We investigated the effect of BT on the epithelial expression of the trio of alarmins IL-25 and IL-33 and TSLP which are well documented in asthma as well as on hBD2, an antimicrobial peptide [52, 53]. Interestingly, we found a downregulation of TSLP and of hBD2 in parallel to S100A family gene expressions. Though TSLP was classically associated to eosinophilic inflammation, it was more recently shown to be involved in non-eosinophilic inflammation and remodeling [54]. The results of recent clinical trials support this idea. Indeed, treatment with anti-TSLP reduced the exacerbation rate of patients with and without features of eosinophilic inflammation [25]. Considering that S100A8, S100A9, TSLP and hBD2 can be elicited by stimuli of various origins (allergens, pollutants, bacteria, cytokines), our results suggest that BT might act on mediators involved in broader pathophysiological mechanisms rather than targeting a specific endotype [38, 53, 54]. This is supported by other studies reporting better asthma control post-BT in patients with and without T2 inflammation [4, 5]. This might be a downstream effect of the BT-induced renewal of the epithelium and subsequent improved integrity [21, 22]. The later might improve the ability of the epithelium to orchestrate a proper response to external stimuli.

Severe asthma is associated with greater ASM mass with greater CXCL8 and eotaxin ASM expression [55, 56]. ASM can further stimulate the epithelium to produce various cytokines [57]. Many studies showed that BT induced long lasting ASM ablation [14,15,16,17,18,19,20]. It is not clear to which mechanism(s) S100A family downregulation may be attributed. It might be related to improvement in epithelial integrity leading to proper response to external stimuli and reduced production of alarmins and their receptors; ASM ablation reducing the need for contractility modulating proteins or ASM ablation leading to reduced production of chemokines and modulation of inflammation resulting in proper epithelial priming.

Taken together our results support the idea that the S100A family proteins and their related signaling pathways play a relevant role in severe asthma pathophysiology and that a reduced expression might be an indicator of response to BT treatment.
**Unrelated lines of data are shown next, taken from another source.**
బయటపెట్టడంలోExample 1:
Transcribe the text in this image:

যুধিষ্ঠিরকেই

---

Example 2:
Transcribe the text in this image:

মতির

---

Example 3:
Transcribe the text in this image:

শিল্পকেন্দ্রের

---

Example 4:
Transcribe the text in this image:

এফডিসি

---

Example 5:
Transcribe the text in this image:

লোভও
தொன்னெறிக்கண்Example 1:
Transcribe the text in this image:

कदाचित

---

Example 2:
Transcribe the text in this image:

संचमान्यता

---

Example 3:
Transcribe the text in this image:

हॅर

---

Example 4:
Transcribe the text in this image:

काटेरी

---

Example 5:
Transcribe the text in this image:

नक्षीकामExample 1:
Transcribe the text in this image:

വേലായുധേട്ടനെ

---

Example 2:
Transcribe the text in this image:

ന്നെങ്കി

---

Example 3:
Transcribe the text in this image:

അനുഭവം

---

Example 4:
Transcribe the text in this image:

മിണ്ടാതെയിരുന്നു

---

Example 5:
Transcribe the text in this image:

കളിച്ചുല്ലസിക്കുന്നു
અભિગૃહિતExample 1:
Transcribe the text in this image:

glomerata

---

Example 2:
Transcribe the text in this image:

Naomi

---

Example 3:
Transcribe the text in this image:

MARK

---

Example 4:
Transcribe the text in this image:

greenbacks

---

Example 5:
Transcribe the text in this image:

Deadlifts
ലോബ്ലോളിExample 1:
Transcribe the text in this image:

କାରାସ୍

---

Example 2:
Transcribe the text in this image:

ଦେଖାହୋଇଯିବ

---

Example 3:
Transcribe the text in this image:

They also support that BT, through its effects on airway structural cells, contributes to modulate local innate immune response and inflammation. The nature of BT treatment (heat delivery) and current evidence support that its beneficial effects may not be solely attributable to ASM ablation. For instance, we previously showed that BT induced the renewal of the ciliated cell layer, lastingly increased the number of basal progenitor cells and reduced the production of MUC5AC. This is accompanied by an increase in proliferating epithelial cells in the first two months [4, 21, 58] post-treatment while this goes back to basal level more than 1 year post treatment [21]. Further, in vitro experiments exposing epithelial cell cultures to heat as a proxy of BT showed that it may increase proliferation of epithelial cells and modulate their expression of differentiation markers [58, 59]. While in vitro heat treatment may be useful in assessing the effect of BT on epithelial cells, this only captures acute effect of heat which might not reflect long-lasting disease modifying mechanisms. We therefore believe that the current study assessing effect of BT on S100A family is more likely related to lasting clinical benefits.
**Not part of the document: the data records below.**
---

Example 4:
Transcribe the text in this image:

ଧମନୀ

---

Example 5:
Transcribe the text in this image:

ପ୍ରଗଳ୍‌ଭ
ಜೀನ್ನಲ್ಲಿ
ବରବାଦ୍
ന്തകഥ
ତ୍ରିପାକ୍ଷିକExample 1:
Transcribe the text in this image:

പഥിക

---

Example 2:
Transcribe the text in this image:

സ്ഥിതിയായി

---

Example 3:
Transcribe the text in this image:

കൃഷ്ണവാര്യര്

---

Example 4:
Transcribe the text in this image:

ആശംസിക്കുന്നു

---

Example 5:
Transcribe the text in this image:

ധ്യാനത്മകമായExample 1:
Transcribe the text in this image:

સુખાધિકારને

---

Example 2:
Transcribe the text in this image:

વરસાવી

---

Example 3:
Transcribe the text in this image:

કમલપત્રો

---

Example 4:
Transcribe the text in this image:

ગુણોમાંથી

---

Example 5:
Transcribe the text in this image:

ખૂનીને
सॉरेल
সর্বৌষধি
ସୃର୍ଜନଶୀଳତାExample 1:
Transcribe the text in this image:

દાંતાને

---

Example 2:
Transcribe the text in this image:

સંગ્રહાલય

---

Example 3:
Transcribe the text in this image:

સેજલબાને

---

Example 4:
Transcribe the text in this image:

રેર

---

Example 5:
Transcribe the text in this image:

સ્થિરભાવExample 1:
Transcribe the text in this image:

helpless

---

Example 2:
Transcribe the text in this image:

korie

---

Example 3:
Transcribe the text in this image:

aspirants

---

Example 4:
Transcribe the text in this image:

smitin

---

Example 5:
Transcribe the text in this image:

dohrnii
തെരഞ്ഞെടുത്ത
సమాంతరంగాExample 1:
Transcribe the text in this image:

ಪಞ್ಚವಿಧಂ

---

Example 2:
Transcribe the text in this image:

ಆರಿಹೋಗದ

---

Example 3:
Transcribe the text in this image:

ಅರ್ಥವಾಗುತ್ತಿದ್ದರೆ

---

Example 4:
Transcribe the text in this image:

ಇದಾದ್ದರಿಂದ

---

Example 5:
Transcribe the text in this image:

Though the exact role of S100A family proteins in asthma pathophysiology is still not clear, higher expression is associated with disease. Further studies are needed to better understand the role of S100A family proteins and their receptors in relation to asthma pathophysiology which might be relevant in treatment monitoring.

Western Blots of selected S100A family receptors (RAGE, TLR4, CD36) on top with associated graphical representations below.